▶ [Task directions] Every line in the records below that holds the word "down" is to be copied.

Collected data:
..............................

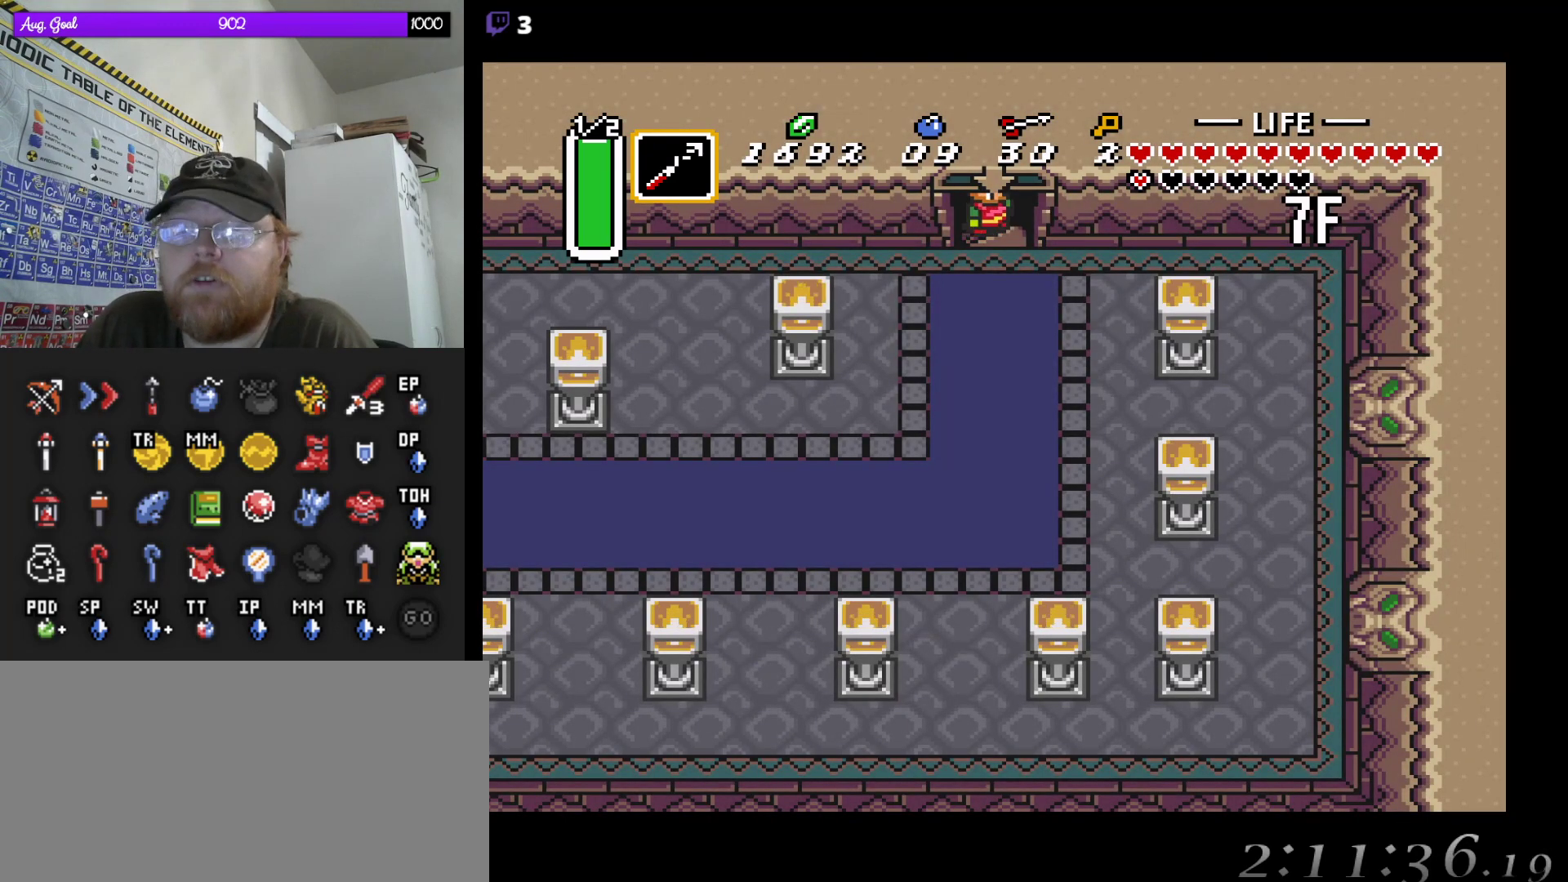
Gameplay with a controller (Nintendo layout); each line is a JSON object with the inputs held at the frame after it. "events" lists button and stick changes between this image and that frame as [ms after this image, input, new state], when the widget could be followed in between. Not read: A L3 R3.
{"buttons": ["DPAD_LEFT"], "events": [[400, "DPAD_LEFT", "down"]]}
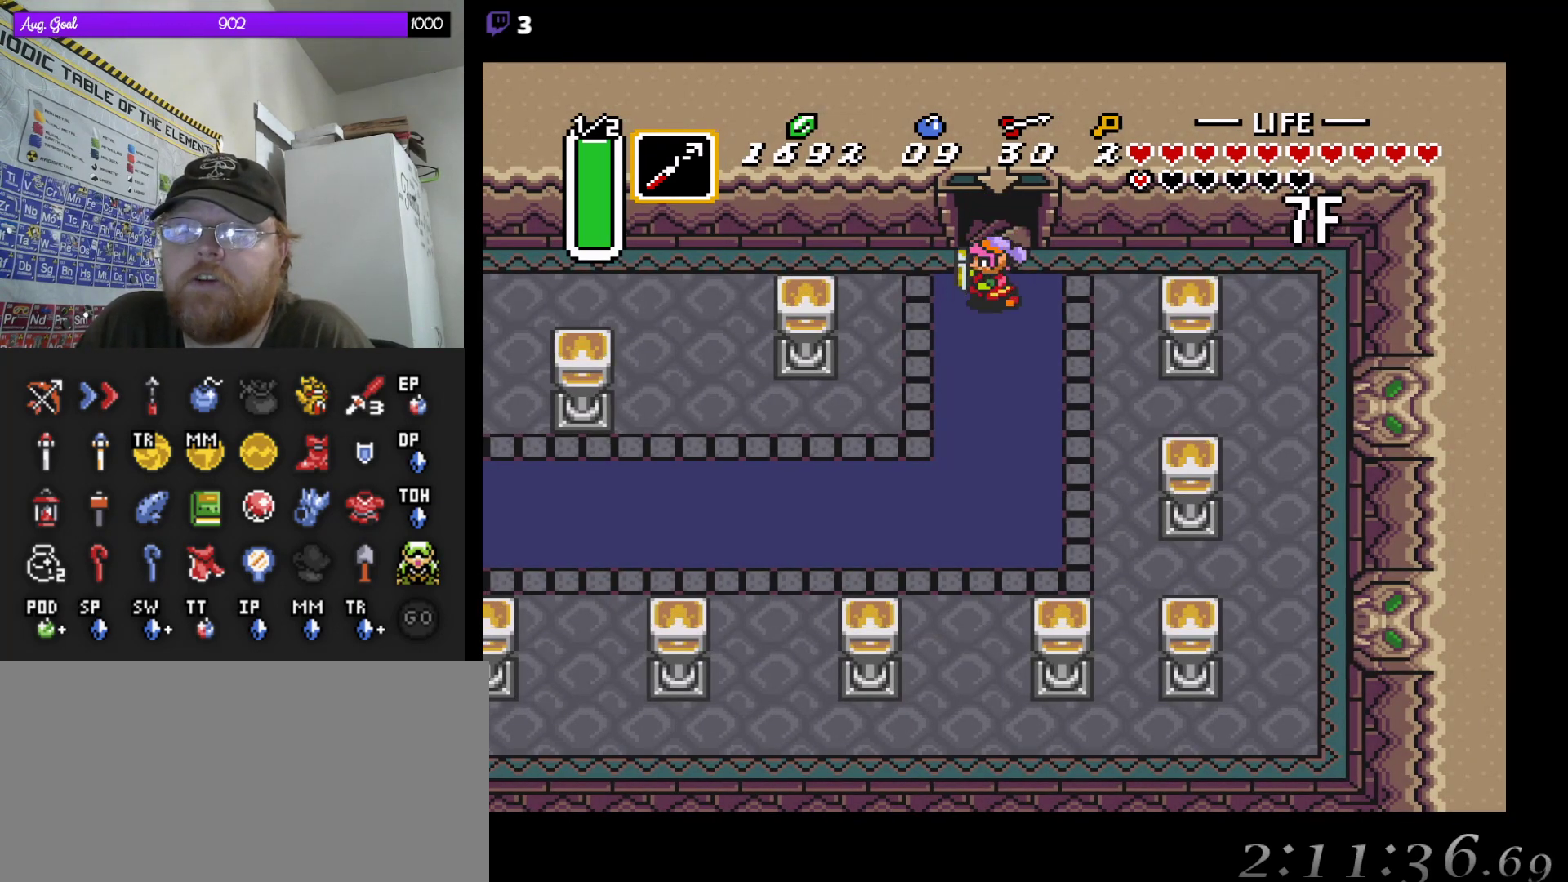
{"buttons": [], "events": [[167, "DPAD_LEFT", "up"]]}
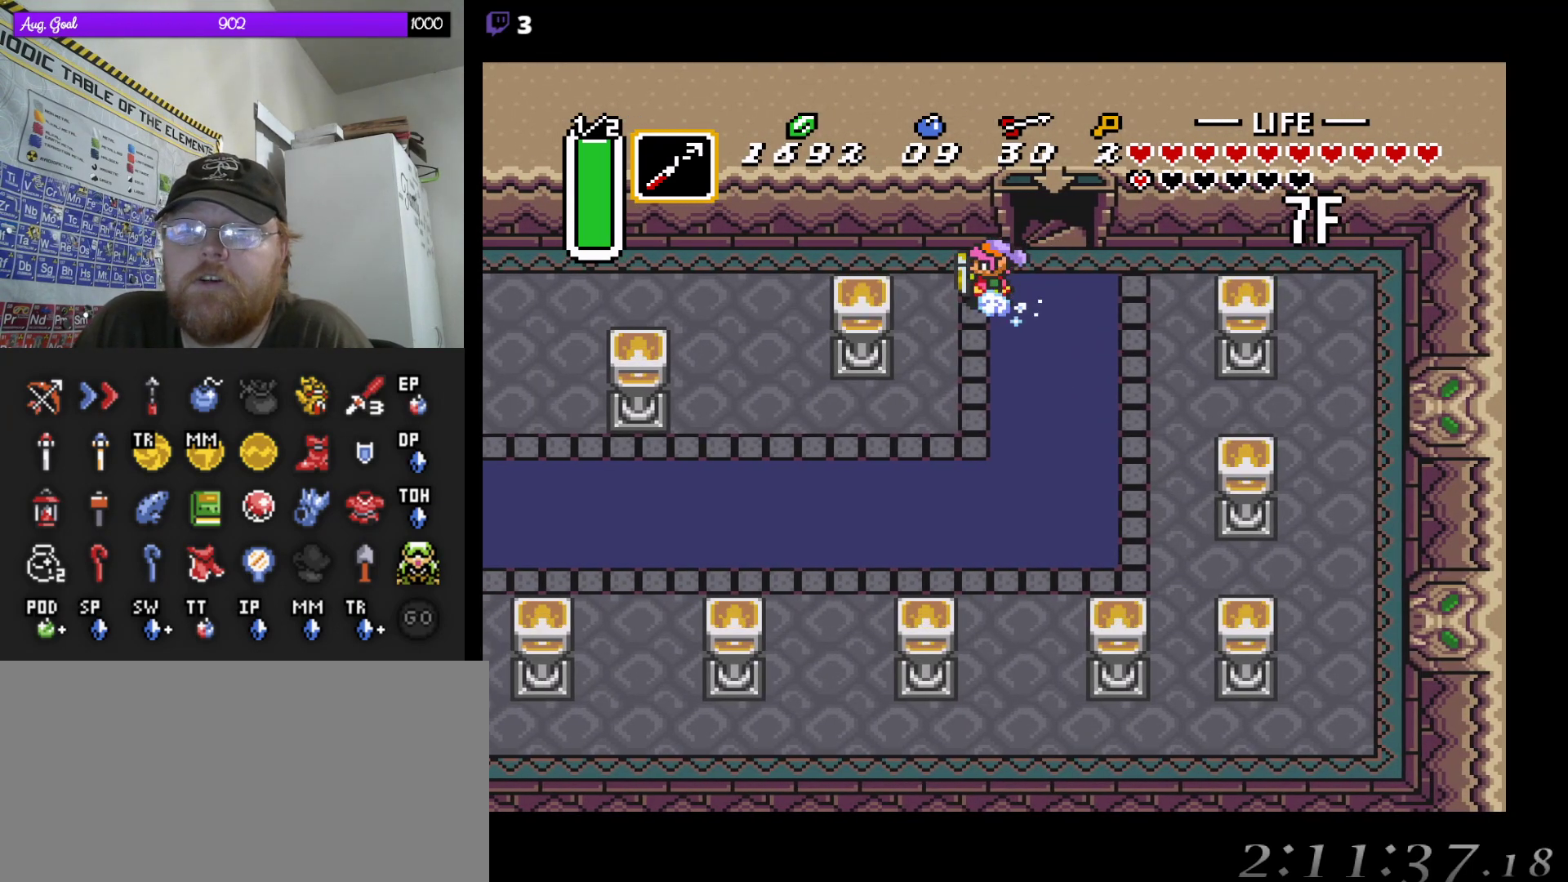
{"buttons": [], "events": []}
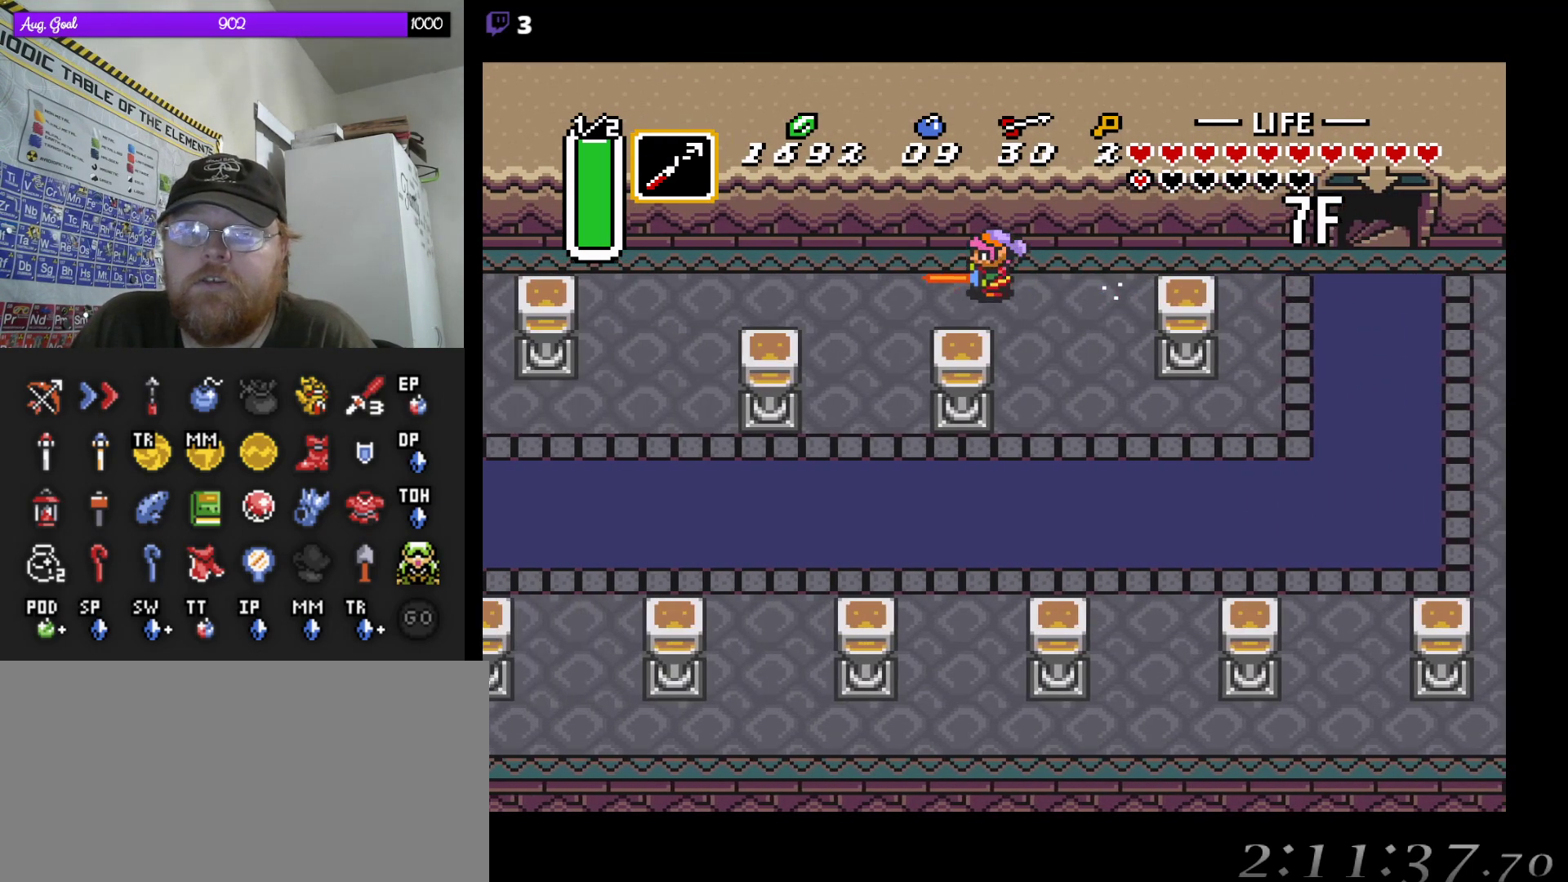
{"buttons": [], "events": []}
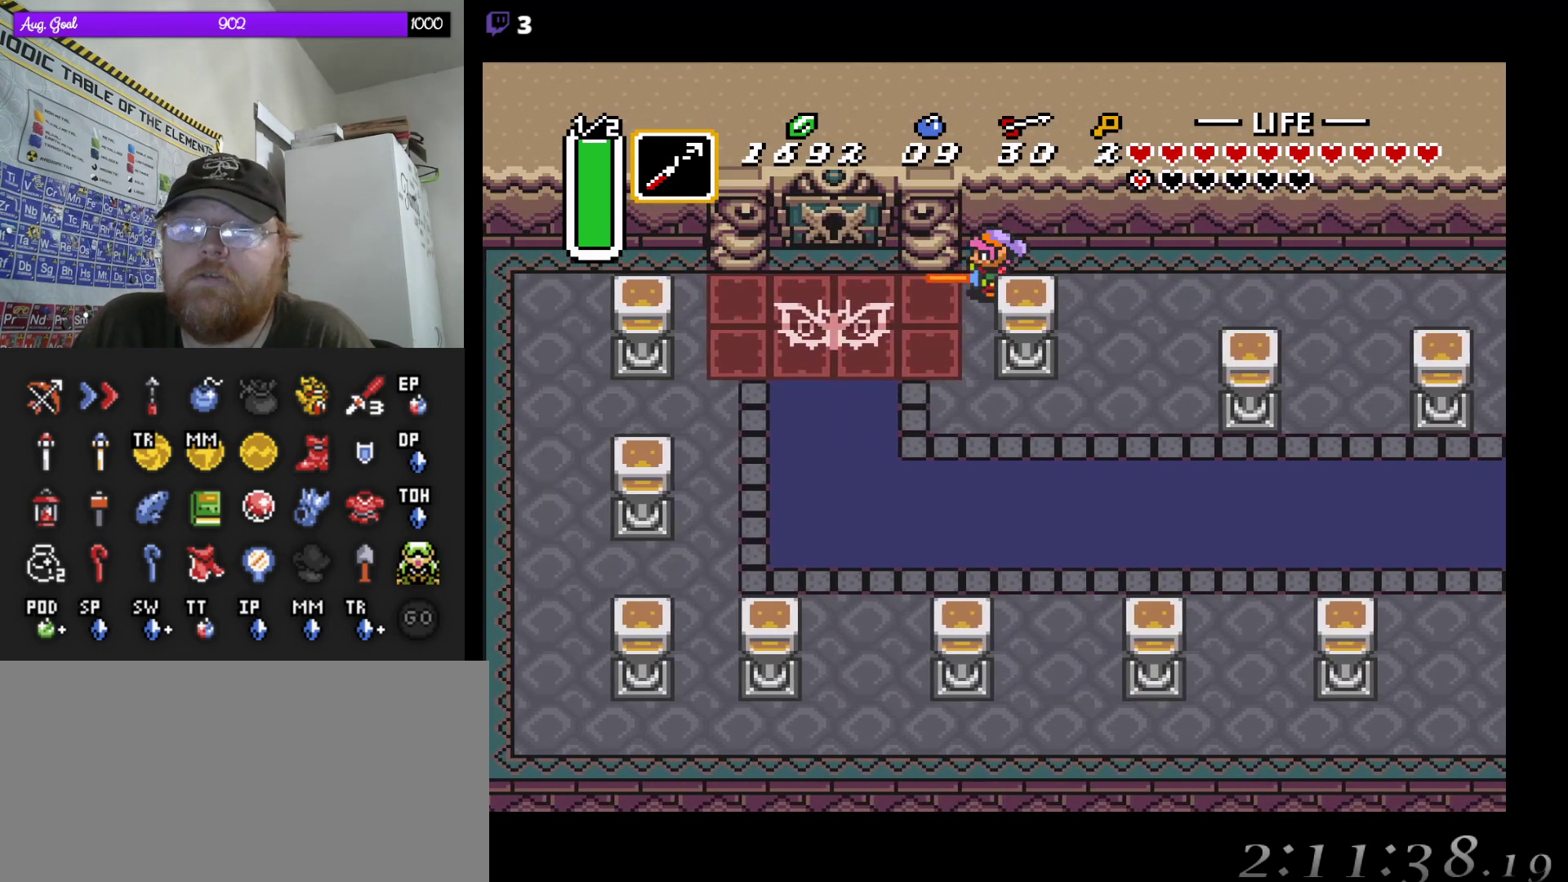
{"buttons": ["DPAD_UP"], "events": [[167, "DPAD_UP", "down"]]}
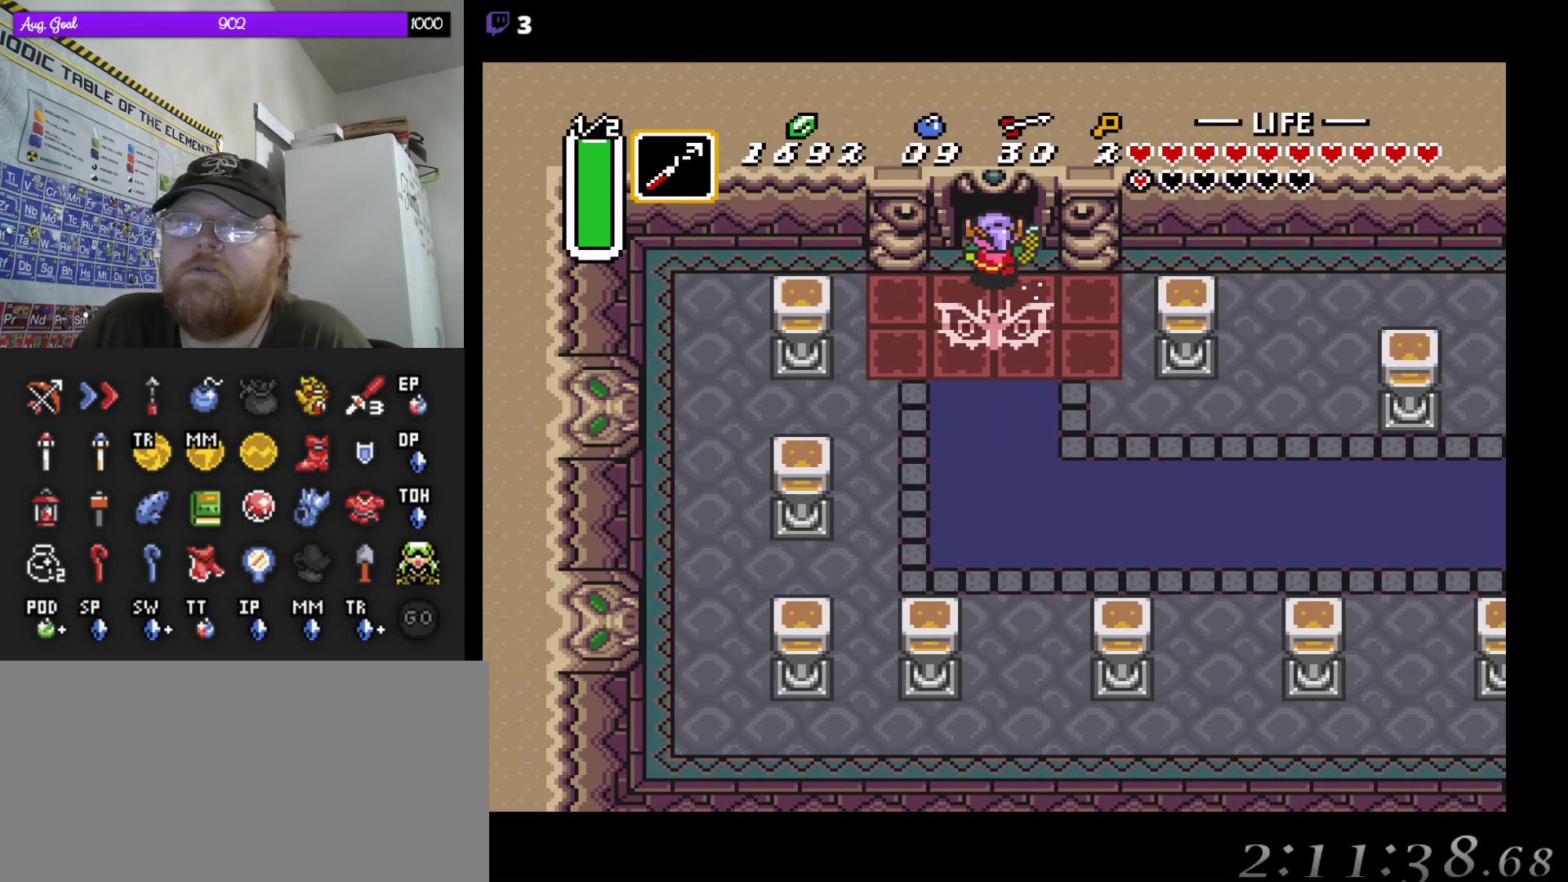
{"buttons": ["DPAD_UP"], "events": []}
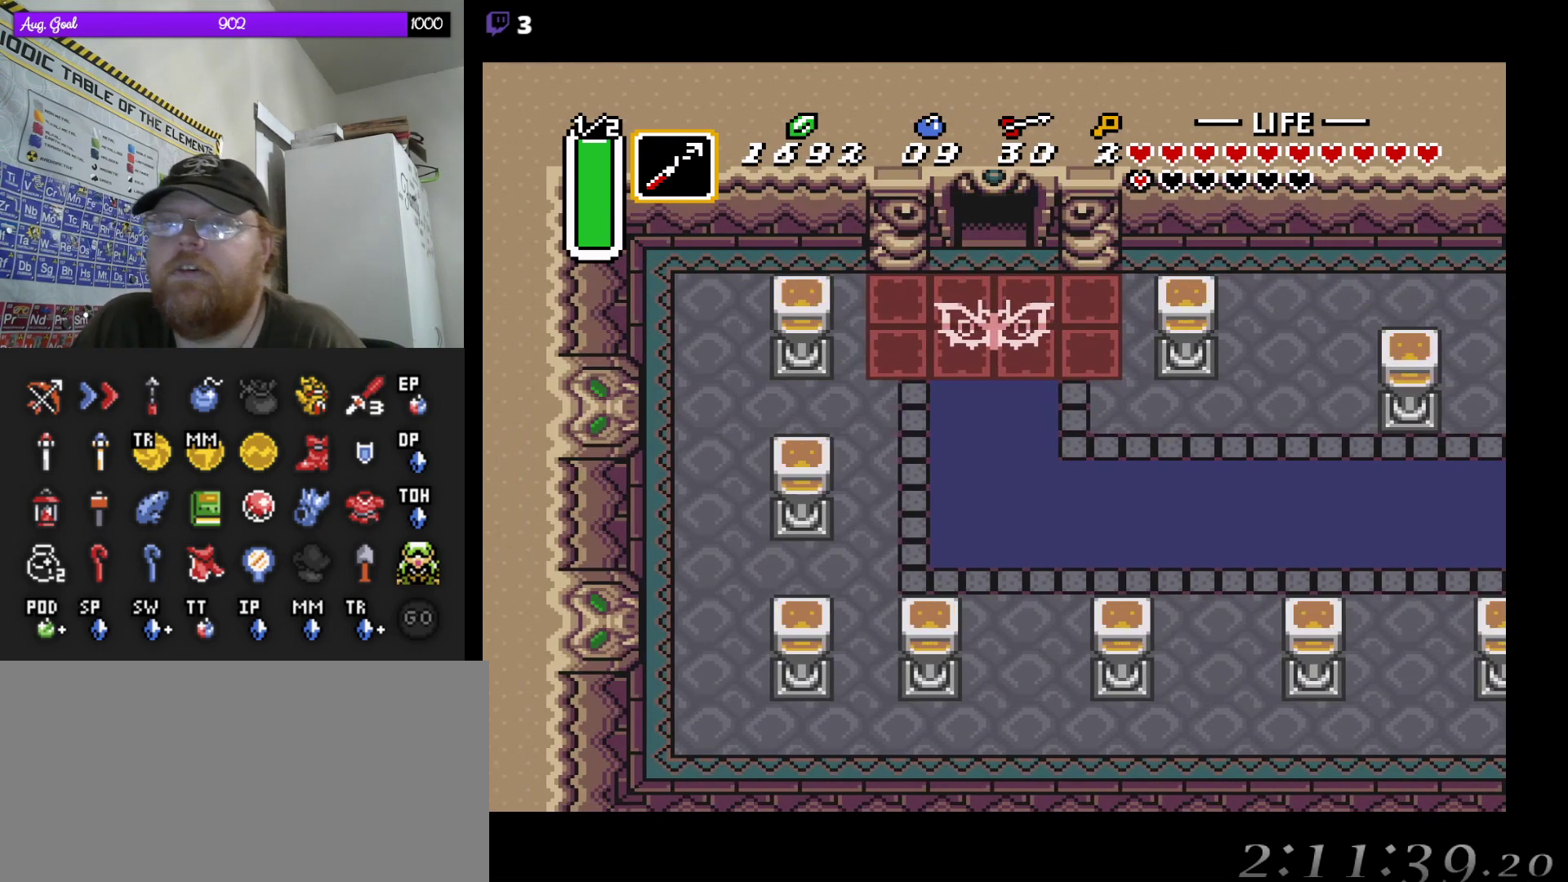
{"buttons": [], "events": [[483, "DPAD_UP", "up"]]}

..............................

▶ [Solution]
{"buttons": ["DPAD_LEFT"], "events": [[400, "DPAD_LEFT", "down"]]}
{"buttons": ["DPAD_UP"], "events": [[167, "DPAD_UP", "down"]]}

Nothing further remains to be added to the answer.